→ DIRECTIONS FOR THIS TASK
Beginning with the line that holds "pinky pip: (240, 232)", write out each line exactly as it stands until the end of the data, and include no pictures.

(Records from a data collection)
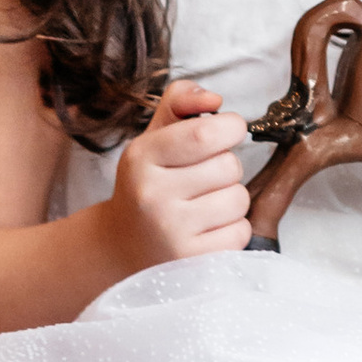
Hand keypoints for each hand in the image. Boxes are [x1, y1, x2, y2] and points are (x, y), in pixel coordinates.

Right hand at [109, 76, 252, 268]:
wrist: (121, 246)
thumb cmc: (149, 182)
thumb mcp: (154, 137)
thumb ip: (181, 101)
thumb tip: (216, 100)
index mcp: (141, 157)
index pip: (205, 133)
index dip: (231, 127)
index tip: (228, 132)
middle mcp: (152, 194)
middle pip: (229, 166)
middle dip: (226, 167)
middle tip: (204, 178)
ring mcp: (170, 232)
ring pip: (239, 199)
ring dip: (231, 199)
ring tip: (204, 205)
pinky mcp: (190, 261)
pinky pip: (240, 232)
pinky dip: (232, 229)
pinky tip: (206, 230)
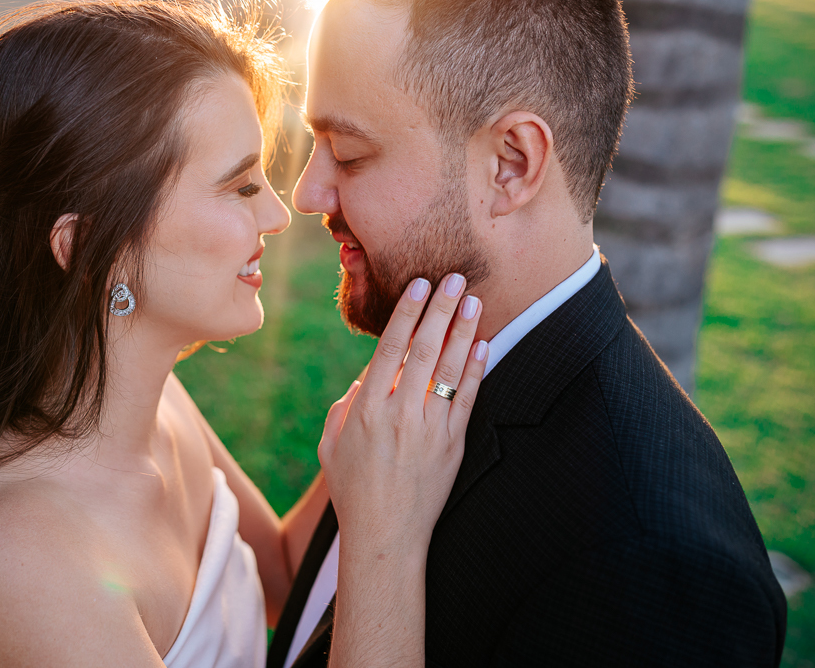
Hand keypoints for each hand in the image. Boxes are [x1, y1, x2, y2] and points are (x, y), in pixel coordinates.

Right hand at [319, 273, 487, 561]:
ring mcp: (430, 429)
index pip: (390, 349)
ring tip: (472, 301)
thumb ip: (345, 406)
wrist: (385, 535)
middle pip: (425, 350)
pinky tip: (482, 345)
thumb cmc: (352, 489)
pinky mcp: (453, 445)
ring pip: (450, 369)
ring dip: (462, 331)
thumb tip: (366, 378)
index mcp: (367, 409)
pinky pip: (468, 399)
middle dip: (439, 310)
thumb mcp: (332, 443)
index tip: (418, 285)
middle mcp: (400, 414)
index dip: (406, 314)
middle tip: (453, 278)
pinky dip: (476, 370)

→ EXERCISE SOLUTION
pinky pip: (240, 232)
pinky dip: (232, 229)
pinky tip: (206, 230)
Hand keypoints for each hand in the image. Boxes are [x1, y1, x2, y2] and points are (x, y), in pixel coordinates.

Right hand at [319, 273, 487, 561]:
ring mcp: (430, 429)
index pip: (390, 349)
ring tip: (472, 301)
thumb ip: (345, 406)
wrist: (385, 535)
middle pip: (425, 350)
pinky tip: (482, 345)
thumb cmc: (352, 489)
pinky mcp: (453, 445)
ring pip: (450, 369)
ring dip: (462, 331)
thumb tip: (366, 378)
index mcp: (367, 409)
pinky pip: (468, 399)
middle dip: (439, 310)
thumb mcp: (332, 443)
index tip: (418, 285)
middle mcp: (400, 414)
index dip: (406, 314)
middle tip: (453, 278)
pinky dip: (476, 370)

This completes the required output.